Hadid led a "hardline insurgent current" of the Muslim Brotherhood, and his endeavors throughout the late 1960s and early 1970s led to the growth of a nationwide network of Islamist militants who wanted to push the Muslim Brotherhood into an open confrontation with the Ba'athist government of Syria.

Hadid established the Fighting Vanguard which was the military wing of the Syrian Muslim Brotherhood. Hadid was the main leader spearheading the Islamist uprising in Syria and he personally led the 1964 armed Islamist uprising in Hama against the Syrian Ba'athist regime. However, in 1976, he was captured by Syrian government forces and died in the Mezzeh prison that same year.

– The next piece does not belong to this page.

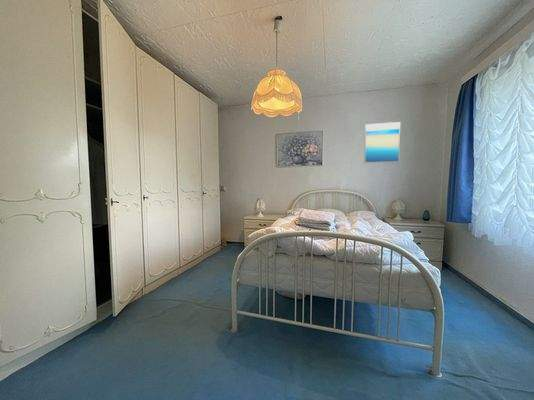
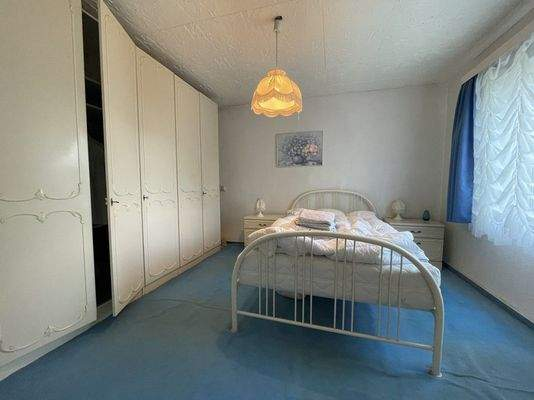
- wall art [363,121,401,164]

Historian Eugene Rogan described Hadid as "one of Hama's most charismatic imams in the 1960s and said that he "was particularly successful in recruiting students to the underground Islamist movement in Syria." "For many of the young Islamists, Hadid was an inspiration and a role model for radical Sunni Islamist activism."

Following the fall of the Assad regime, a mosque in Hama known as Al-Madfan Mosque was renovated and renamed after him.